N.J. judge certifies pollution class against wishes of defendants, legal reform group

State Court
Rochenj

Former Hoffman-LaRoche campus in Nutley

TRENTON, N.J. (Legal Newsline) – A class action lawsuit involving several big companies over groundwater contamination has received a favorable ruling from a New Jersey appeals court.

On May 27, the Superior Court of New Jersey Appellate Division affirmed class certification in a lawsuit that says pollution from a former Hoffman-LaRoche facility caused homeowners in Nutley and Clifton to suffer a reduction in the values of their homes. No adverse health effects have been alleged.

Facing the class action, Roche filed a third-party complaint against almost 30 companies that it says contributed to groundwater contamination in the area, like Shell Oil, Utz and Lockheed Martin. The City of Clifton, another defendant, has also filed a claim against DuPont.

Homeowners in the area allege Roche released “abnormally dangerous and hazardous chemicals” into the ground. The company has been attempting to remediate any contamination since 1992 and hasn’t operated the 118-acre research facility since 2013. The town of Nutley is also a defendant.

Roche argued the plaintiffs’ motion to certify their class was improperly granted by the trial judge because a “rigorous analysis” of the evidence presented did not take place, but the Appellate Division disagreed.

The case caught the attention of the New Jersey Civil Justice Institute, which submitted a friend-of-the-court brief.

“Plaintiffs had conceded there were no health or safety concerns related to the contamination.
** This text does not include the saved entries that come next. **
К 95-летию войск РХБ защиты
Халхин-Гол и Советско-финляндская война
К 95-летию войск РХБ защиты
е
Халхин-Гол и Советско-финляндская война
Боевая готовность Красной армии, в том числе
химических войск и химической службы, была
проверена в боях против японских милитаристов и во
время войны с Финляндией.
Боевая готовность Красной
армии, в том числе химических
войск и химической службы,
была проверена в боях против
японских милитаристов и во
Rather, the alleged injury is tied to the Classification Exception Area (CEA) notice sent to homes near contamination, which designates groundwater sources as unfit for certain uses,” the group said.

“The notice does not suggest residents are at risk of harm, and all residents draw water from city sources unrelated to the affected aquifer. The alleged injury instead turns on a possible diminution in property value that might result from disclosure of CEA notice. The complaint includes a bare assertion that all class members have in fact suffered a diminution in property values.”

But the Appellate Court wrote that a class of homeowners who would have to receive the regulatory notice is sufficiently identifiable, turning back Defendants’ arguments that some homeowners in the class might have different issues than others.

“If individualized issues present difficulties in the management of this class litigation at a later stage, the trial court may, in the exercise of its discretion, subdivide classes or maintain class status with respect to only particular issues,” the court wrote.

“Mere speculation that management issues may arise should not foreclose a finding of superiority.”